*** Source data ***
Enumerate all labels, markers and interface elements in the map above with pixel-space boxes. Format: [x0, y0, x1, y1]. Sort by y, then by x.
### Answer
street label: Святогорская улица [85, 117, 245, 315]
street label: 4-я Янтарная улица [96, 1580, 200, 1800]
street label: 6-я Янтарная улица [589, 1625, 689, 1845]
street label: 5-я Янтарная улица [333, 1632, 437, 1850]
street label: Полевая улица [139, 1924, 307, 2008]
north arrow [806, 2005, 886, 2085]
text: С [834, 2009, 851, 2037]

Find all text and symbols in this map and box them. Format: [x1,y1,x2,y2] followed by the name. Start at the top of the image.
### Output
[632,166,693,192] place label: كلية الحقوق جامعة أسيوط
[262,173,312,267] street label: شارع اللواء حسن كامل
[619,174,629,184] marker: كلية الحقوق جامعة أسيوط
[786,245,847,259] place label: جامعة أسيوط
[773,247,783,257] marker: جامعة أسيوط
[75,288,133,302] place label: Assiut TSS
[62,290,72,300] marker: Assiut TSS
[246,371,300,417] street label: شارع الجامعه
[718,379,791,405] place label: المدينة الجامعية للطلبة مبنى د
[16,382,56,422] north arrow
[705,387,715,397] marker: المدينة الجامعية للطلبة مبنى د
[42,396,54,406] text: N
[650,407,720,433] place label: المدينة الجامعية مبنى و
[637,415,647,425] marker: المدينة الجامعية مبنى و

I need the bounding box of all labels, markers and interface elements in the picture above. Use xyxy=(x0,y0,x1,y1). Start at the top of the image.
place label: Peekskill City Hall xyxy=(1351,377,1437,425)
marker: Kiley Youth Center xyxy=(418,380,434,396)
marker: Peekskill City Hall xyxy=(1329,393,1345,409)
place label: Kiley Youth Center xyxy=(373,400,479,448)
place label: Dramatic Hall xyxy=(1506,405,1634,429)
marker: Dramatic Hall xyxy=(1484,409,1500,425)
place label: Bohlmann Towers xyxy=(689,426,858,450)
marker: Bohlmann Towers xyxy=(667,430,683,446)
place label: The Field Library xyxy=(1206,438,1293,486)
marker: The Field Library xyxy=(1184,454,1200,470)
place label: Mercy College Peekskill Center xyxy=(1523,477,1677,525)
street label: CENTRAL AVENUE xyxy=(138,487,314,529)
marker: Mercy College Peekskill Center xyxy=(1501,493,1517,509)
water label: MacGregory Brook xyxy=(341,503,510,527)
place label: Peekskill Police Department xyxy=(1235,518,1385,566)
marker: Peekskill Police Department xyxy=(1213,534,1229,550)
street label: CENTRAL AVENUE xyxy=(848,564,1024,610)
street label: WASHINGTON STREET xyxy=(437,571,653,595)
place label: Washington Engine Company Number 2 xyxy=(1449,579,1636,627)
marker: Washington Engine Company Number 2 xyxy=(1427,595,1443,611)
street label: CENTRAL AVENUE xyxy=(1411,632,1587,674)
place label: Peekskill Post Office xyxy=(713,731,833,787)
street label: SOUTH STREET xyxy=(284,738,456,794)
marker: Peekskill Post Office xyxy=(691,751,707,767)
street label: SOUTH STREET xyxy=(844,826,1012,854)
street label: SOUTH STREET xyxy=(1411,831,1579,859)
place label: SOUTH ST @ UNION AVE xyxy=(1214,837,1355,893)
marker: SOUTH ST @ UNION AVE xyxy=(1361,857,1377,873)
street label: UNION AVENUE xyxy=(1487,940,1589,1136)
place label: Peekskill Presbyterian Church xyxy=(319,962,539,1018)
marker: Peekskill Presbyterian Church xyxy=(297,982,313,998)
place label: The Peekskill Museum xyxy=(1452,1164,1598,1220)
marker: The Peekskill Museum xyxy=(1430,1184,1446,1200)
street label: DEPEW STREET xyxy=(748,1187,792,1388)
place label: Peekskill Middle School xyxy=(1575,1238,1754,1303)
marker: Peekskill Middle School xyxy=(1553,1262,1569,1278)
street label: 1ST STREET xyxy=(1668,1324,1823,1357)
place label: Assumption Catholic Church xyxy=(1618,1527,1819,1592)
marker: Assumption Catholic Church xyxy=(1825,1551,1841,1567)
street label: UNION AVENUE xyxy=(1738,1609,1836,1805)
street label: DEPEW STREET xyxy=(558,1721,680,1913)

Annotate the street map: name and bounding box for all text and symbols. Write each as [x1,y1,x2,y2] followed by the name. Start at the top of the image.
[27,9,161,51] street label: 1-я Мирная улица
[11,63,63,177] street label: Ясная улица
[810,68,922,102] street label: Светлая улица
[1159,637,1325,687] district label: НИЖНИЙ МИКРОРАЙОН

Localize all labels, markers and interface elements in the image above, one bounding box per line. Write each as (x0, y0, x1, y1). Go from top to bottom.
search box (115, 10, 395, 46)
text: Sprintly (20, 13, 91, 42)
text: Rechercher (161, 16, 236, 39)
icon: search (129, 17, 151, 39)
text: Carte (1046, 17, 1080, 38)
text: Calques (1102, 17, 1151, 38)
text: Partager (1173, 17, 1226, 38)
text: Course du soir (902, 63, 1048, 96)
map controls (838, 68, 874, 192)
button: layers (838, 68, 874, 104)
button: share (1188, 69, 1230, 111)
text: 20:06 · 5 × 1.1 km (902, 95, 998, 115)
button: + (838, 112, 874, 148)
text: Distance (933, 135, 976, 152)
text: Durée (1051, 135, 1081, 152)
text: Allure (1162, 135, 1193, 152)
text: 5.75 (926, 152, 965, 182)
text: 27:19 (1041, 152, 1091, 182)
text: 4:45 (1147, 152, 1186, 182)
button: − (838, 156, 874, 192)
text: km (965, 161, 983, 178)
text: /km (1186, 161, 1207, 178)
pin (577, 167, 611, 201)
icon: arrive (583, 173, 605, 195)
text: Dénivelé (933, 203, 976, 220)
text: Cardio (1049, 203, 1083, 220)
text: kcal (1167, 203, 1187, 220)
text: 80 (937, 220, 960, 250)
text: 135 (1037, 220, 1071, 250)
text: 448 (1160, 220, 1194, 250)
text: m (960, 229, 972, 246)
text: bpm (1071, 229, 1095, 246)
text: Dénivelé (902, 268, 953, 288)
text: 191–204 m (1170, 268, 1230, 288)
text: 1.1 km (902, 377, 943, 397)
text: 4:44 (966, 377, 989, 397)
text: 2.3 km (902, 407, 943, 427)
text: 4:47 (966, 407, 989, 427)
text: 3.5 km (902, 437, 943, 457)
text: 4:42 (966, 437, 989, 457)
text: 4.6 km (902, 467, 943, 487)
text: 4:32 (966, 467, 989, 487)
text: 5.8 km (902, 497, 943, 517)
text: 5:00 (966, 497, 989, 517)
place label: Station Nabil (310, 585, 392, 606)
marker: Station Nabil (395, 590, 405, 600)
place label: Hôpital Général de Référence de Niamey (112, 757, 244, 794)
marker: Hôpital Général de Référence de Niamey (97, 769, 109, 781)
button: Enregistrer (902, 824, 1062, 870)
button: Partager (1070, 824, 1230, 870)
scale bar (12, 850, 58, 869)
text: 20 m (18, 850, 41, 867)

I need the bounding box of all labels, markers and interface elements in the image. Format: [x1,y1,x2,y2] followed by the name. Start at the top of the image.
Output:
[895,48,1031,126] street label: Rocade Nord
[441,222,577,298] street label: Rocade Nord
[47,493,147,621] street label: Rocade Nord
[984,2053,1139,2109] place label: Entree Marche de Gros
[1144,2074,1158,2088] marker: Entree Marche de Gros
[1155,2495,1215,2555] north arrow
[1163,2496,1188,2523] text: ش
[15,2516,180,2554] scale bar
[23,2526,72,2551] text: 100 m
*** End of Source data ***
Each entry above should be restated exactly as supplied.

§ **Reply to the exercise**
Enumerate all labels, markers and interface elements in the map above with pixel-space boxes. Format: [x0, y0, x1, y1]. Sort by y, then by x.
### Answer
street label: Святогорская улица [85, 117, 245, 315]
street label: 4-я Янтарная улица [96, 1580, 200, 1800]
street label: 6-я Янтарная улица [589, 1625, 689, 1845]
street label: 5-я Янтарная улица [333, 1632, 437, 1850]
street label: Полевая улица [139, 1924, 307, 2008]
north arrow [806, 2005, 886, 2085]
text: С [834, 2009, 851, 2037]

Find all text and symbols in this map and box them. Format: [x1,y1,x2,y2] followed by the name. Start at the top of the image.
### Output
[632,166,693,192] place label: كلية الحقوق جامعة أسيوط
[262,173,312,267] street label: شارع اللواء حسن كامل
[619,174,629,184] marker: كلية الحقوق جامعة أسيوط
[786,245,847,259] place label: جامعة أسيوط
[773,247,783,257] marker: جامعة أسيوط
[75,288,133,302] place label: Assiut TSS
[62,290,72,300] marker: Assiut TSS
[246,371,300,417] street label: شارع الجامعه
[718,379,791,405] place label: المدينة الجامعية للطلبة مبنى د
[16,382,56,422] north arrow
[705,387,715,397] marker: المدينة الجامعية للطلبة مبنى د
[42,396,54,406] text: N
[650,407,720,433] place label: المدينة الجامعية مبنى و
[637,415,647,425] marker: المدينة الجامعية مبنى و

I need the bounding box of all labels, markers and interface elements in the picture above. Use xyxy=(x0,y0,x1,y1). Start at the top of the image.
place label: Peekskill City Hall xyxy=(1351,377,1437,425)
marker: Kiley Youth Center xyxy=(418,380,434,396)
marker: Peekskill City Hall xyxy=(1329,393,1345,409)
place label: Kiley Youth Center xyxy=(373,400,479,448)
place label: Dramatic Hall xyxy=(1506,405,1634,429)
marker: Dramatic Hall xyxy=(1484,409,1500,425)
place label: Bohlmann Towers xyxy=(689,426,858,450)
marker: Bohlmann Towers xyxy=(667,430,683,446)
place label: The Field Library xyxy=(1206,438,1293,486)
marker: The Field Library xyxy=(1184,454,1200,470)
place label: Mercy College Peekskill Center xyxy=(1523,477,1677,525)
street label: CENTRAL AVENUE xyxy=(138,487,314,529)
marker: Mercy College Peekskill Center xyxy=(1501,493,1517,509)
water label: MacGregory Brook xyxy=(341,503,510,527)
place label: Peekskill Police Department xyxy=(1235,518,1385,566)
marker: Peekskill Police Department xyxy=(1213,534,1229,550)
street label: CENTRAL AVENUE xyxy=(848,564,1024,610)
street label: WASHINGTON STREET xyxy=(437,571,653,595)
place label: Washington Engine Company Number 2 xyxy=(1449,579,1636,627)
marker: Washington Engine Company Number 2 xyxy=(1427,595,1443,611)
street label: CENTRAL AVENUE xyxy=(1411,632,1587,674)
place label: Peekskill Post Office xyxy=(713,731,833,787)
street label: SOUTH STREET xyxy=(284,738,456,794)
marker: Peekskill Post Office xyxy=(691,751,707,767)
street label: SOUTH STREET xyxy=(844,826,1012,854)
street label: SOUTH STREET xyxy=(1411,831,1579,859)
place label: SOUTH ST @ UNION AVE xyxy=(1214,837,1355,893)
marker: SOUTH ST @ UNION AVE xyxy=(1361,857,1377,873)
street label: UNION AVENUE xyxy=(1487,940,1589,1136)
place label: Peekskill Presbyterian Church xyxy=(319,962,539,1018)
marker: Peekskill Presbyterian Church xyxy=(297,982,313,998)
place label: The Peekskill Museum xyxy=(1452,1164,1598,1220)
marker: The Peekskill Museum xyxy=(1430,1184,1446,1200)
street label: DEPEW STREET xyxy=(748,1187,792,1388)
place label: Peekskill Middle School xyxy=(1575,1238,1754,1303)
marker: Peekskill Middle School xyxy=(1553,1262,1569,1278)
street label: 1ST STREET xyxy=(1668,1324,1823,1357)
place label: Assumption Catholic Church xyxy=(1618,1527,1819,1592)
marker: Assumption Catholic Church xyxy=(1825,1551,1841,1567)
street label: UNION AVENUE xyxy=(1738,1609,1836,1805)
street label: DEPEW STREET xyxy=(558,1721,680,1913)

Annotate the street map: name and bounding box for all text and symbols. Write each as [x1,y1,x2,y2] followed by the name. Start at the top of the image.
[27,9,161,51] street label: 1-я Мирная улица
[11,63,63,177] street label: Ясная улица
[810,68,922,102] street label: Светлая улица
[1159,637,1325,687] district label: НИЖНИЙ МИКРОРАЙОН

Localize all labels, markers and interface elements in the image above, one bounding box per line. Write each as (x0, y0, x1, y1). Go from top to bottom.
search box (115, 10, 395, 46)
text: Sprintly (20, 13, 91, 42)
text: Rechercher (161, 16, 236, 39)
icon: search (129, 17, 151, 39)
text: Carte (1046, 17, 1080, 38)
text: Calques (1102, 17, 1151, 38)
text: Partager (1173, 17, 1226, 38)
text: Course du soir (902, 63, 1048, 96)
map controls (838, 68, 874, 192)
button: layers (838, 68, 874, 104)
button: share (1188, 69, 1230, 111)
text: 20:06 · 5 × 1.1 km (902, 95, 998, 115)
button: + (838, 112, 874, 148)
text: Distance (933, 135, 976, 152)
text: Durée (1051, 135, 1081, 152)
text: Allure (1162, 135, 1193, 152)
text: 5.75 (926, 152, 965, 182)
text: 27:19 (1041, 152, 1091, 182)
text: 4:45 (1147, 152, 1186, 182)
button: − (838, 156, 874, 192)
text: km (965, 161, 983, 178)
text: /km (1186, 161, 1207, 178)
pin (577, 167, 611, 201)
icon: arrive (583, 173, 605, 195)
text: Dénivelé (933, 203, 976, 220)
text: Cardio (1049, 203, 1083, 220)
text: kcal (1167, 203, 1187, 220)
text: 80 (937, 220, 960, 250)
text: 135 (1037, 220, 1071, 250)
text: 448 (1160, 220, 1194, 250)
text: m (960, 229, 972, 246)
text: bpm (1071, 229, 1095, 246)
text: Dénivelé (902, 268, 953, 288)
text: 191–204 m (1170, 268, 1230, 288)
text: 1.1 km (902, 377, 943, 397)
text: 4:44 (966, 377, 989, 397)
text: 2.3 km (902, 407, 943, 427)
text: 4:47 (966, 407, 989, 427)
text: 3.5 km (902, 437, 943, 457)
text: 4:42 (966, 437, 989, 457)
text: 4.6 km (902, 467, 943, 487)
text: 4:32 (966, 467, 989, 487)
text: 5.8 km (902, 497, 943, 517)
text: 5:00 (966, 497, 989, 517)
place label: Station Nabil (310, 585, 392, 606)
marker: Station Nabil (395, 590, 405, 600)
place label: Hôpital Général de Référence de Niamey (112, 757, 244, 794)
marker: Hôpital Général de Référence de Niamey (97, 769, 109, 781)
button: Enregistrer (902, 824, 1062, 870)
button: Partager (1070, 824, 1230, 870)
scale bar (12, 850, 58, 869)
text: 20 m (18, 850, 41, 867)

I need the bounding box of all labels, markers and interface elements in the image. Format: [x1,y1,x2,y2] followed by the name. Start at the top of the image.
Output:
[895,48,1031,126] street label: Rocade Nord
[441,222,577,298] street label: Rocade Nord
[47,493,147,621] street label: Rocade Nord
[984,2053,1139,2109] place label: Entree Marche de Gros
[1144,2074,1158,2088] marker: Entree Marche de Gros
[1155,2495,1215,2555] north arrow
[1163,2496,1188,2523] text: ش
[15,2516,180,2554] scale bar
[23,2526,72,2551] text: 100 m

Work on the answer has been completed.